Ein Alphaproblem hat auch jeder “Wachhund”. Sie schaffen sich einen Hund an, der Sie bewachen soll. Dann müssen Sie ihm auch die berühmt-berüchtigte “Alpha-Position” in Ihrem Leben einräumen. Denn: In einem Wolfsrudel verteidigt nur ein einziger Hund eventuell attackierte andere Rudelmitglieder: der Alpha! Wenn Sie Ihrem Hund diese Alpha-Position nicht einräumen, dann müssen Sie ihn verteidigen. Wenn Sie also auf der Straße einem anderen Hund begegnen, der Ihren Hund angreift, dann müssen Sie dazwischen gehen und Ihren Hund verteidigen! Verlangen Sie, dass Ihr Hund Sie beschützt, dann können Sie nicht die Nummer eins im Rudel sein! Wenn Sie die Nummer eins sein wollen, dann müssen Sie auch die Aufgaben der Nummer eins übernehmen! Das sind die typischen Missverständnisse zwischen Mensch und Hund, die nicht selten in Aggressionen münden.

 Der Hund spricht nicht unsere Sprache!

Ein Husky muss laufen, jeden Tag! (Foto: StockSnap/Pixaby)

──────────────────────────────

## AUFGABEN
A – Stimmen diese Aussagen mit dem Textauszug überein? (i) In einem Wolfsrudel verteidigt nur der Alpha angegriffene Rudelmitglieder. (ii) Wer verlangt, dass der eigene Hund ihn beschützt, kann trotzdem die Nummer eins im Rudel sein. (iii) Missverständnisse zwischen Mensch und Hund führen laut Textauszug nie zu Aggressionen.
B – Was muss man laut Textauszug tun, wenn man dem Hund die Alpha-Position nicht eingeräumt hat und ein anderer Hund ihn auf der Straße angreift?
Die Einträge sind eigenständiges Material und gehören nicht zum Textauszug.

## DATENSÄTZE
──────────────────────────────

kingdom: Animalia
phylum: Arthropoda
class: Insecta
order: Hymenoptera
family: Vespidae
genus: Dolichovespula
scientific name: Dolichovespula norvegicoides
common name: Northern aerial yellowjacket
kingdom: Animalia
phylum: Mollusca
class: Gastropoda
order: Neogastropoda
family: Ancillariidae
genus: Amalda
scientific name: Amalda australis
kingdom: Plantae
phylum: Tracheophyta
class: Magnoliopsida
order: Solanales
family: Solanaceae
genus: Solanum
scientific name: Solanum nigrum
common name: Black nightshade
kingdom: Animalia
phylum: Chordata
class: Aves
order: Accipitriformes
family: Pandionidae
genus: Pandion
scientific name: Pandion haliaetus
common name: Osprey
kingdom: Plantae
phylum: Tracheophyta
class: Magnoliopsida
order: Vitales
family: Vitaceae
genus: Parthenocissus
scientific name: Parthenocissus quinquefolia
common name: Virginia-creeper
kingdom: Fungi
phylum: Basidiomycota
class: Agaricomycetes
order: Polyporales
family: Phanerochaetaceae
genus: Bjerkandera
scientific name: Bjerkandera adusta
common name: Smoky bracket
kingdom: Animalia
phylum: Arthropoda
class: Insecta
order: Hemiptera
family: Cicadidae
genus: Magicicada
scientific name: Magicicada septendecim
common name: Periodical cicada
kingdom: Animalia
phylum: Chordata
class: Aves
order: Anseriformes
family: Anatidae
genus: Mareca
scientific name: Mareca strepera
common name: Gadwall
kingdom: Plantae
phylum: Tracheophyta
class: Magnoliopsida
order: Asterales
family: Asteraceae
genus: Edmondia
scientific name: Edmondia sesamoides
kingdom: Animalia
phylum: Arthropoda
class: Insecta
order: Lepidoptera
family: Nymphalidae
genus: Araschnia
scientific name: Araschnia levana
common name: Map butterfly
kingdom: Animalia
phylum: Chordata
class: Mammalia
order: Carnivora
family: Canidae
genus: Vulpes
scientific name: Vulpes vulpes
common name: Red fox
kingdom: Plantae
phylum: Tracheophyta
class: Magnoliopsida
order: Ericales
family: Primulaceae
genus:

──────────────────────────────

## LÖSUNGEN
A –
(i) Ja: „In einem Wolfsrudel verteidigt nur ein einziger Hund eventuell attackierte andere Rudelmitglieder: der Alpha!“
(ii) Nein: „Verlangen Sie, dass Ihr Hund Sie beschützt, dann können Sie nicht die Nummer eins im Rudel sein!“
(iii) Nein: „Das sind die typischen Missverständnisse zwischen Mensch und Hund, die nicht selten in Aggressionen münden.“

B – Man muss dazwischen gehen und den eigenen Hund verteidigen.